Die Autoren berichten, dass die Kooperationsbereitschaft der Pflegenden hoch war, die Einbindung der Hausärzte sich jedoch schwierig gestaltete. Beispielsweise wurden Schulungen vom Pflegepersonal schneller und besser angenommen als von Ärzten. Die Autoren halten es daher für notwendig, die Hausärzte bei solchen Projekten besser einzubinden. Auch die Expertise der Apotheker, zu deren gesetzlicher Aufgabe die Sicherstellung der ordnungsgemäßen Arzneimittelversorgung gemäß § 1a Apothekenbetriebsordnung zählt (Apothekenbetriebsordnung Neufassung 1995), wird selten bis gar nicht hinzugezogen.

Das Risiko, ein UAE zu erleiden, steigt mit zunehmendem Lebensalter. Dies wird von Experten auf ein verändertes Verhalten des Wirkstoffes im Körper zurückgeführt (7,8).

Sowohl die Wirkung auf den Körper (Pharmakodynamik) als auch die Verteilung und Verstoffwechselung eines Arzneimittels im Körper (Pharmakokinetik) ändern sich bei alten
Menschen. Allgemein steigt das Risiko mit der Menge der täglich einzunehmenden Arzneimittel (9,10).

Im Gegensatz zu jüngeren Patienten kommt der Organismus der Hochbetagten schnell an seine Grenzen, wenn es darum geht, eine unerwünschte Interaktion von Arzneimitteln zu kompensieren. Deswegen sollten bestimmte Arzneimittel bei älteren Patienten nicht eingesetzt werden (11,12).

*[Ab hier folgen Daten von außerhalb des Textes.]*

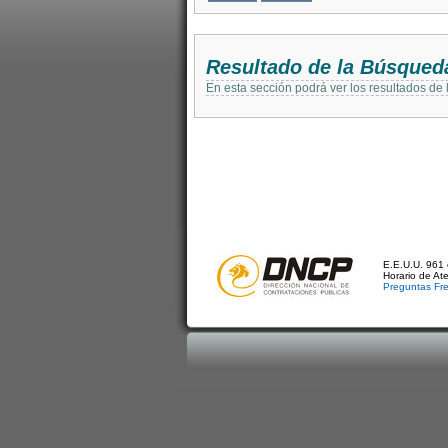
Resultado de la Búsqued
En esta sección podrá ver los resultados de
E.E.U.U. 961 
Horario de At
Preguntas Fr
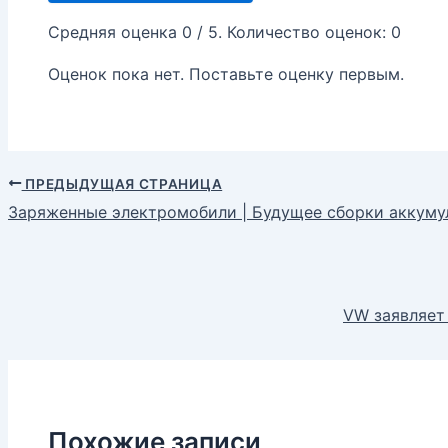
Средняя оценка
0
/ 5. Количество оценок:
0
Оценок пока нет. Поставьте оценку первым.
ПРЕДЫДУЩАЯ СТРАНИЦА
Заряженные электромобили | Будущее сборки аккуму
VW заявляет
Похожие записи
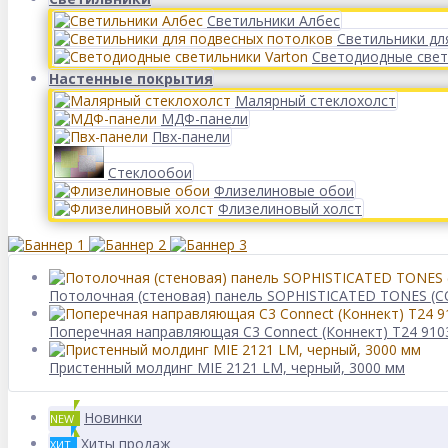
Светильники Албес
Светильники дл
Светодиодные свет
Настенные покрытия
Малярный стеклохолст
МДФ-панели
Пвх-панели
Стеклообои
Флизелиновые обои
Флизелиновый холст
Потолочная (стеновая) панель SOPHISTICATED TONES (С
Поперечная направляющая С3 Connect (Коннект) T24 910
Пристенный молдинг MIE 2121 LM, черный, 3000 мм
Новинки
NEW
Хиты продаж
ХИТ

Hierfür wurden sogenannte PIM Listen (Liste potentiell inadäquater Medikamente) entwickelt, die eine Auflistung von Medikamenten enthalten, deren Einsatz bei alten Menschen zumindest als problematisch erachtet wird. Es handelt sich bei diesen Listen allerdings um reine Expertenmeinungen ohne wissenschaftliche Studienevidenz, weshalb PIM-Listen durchaus umstritten diskutiert werden. Daher gilt es, zusätzliche Ansätze zur Bewältigung dieser Herausforderung zu entwickeln.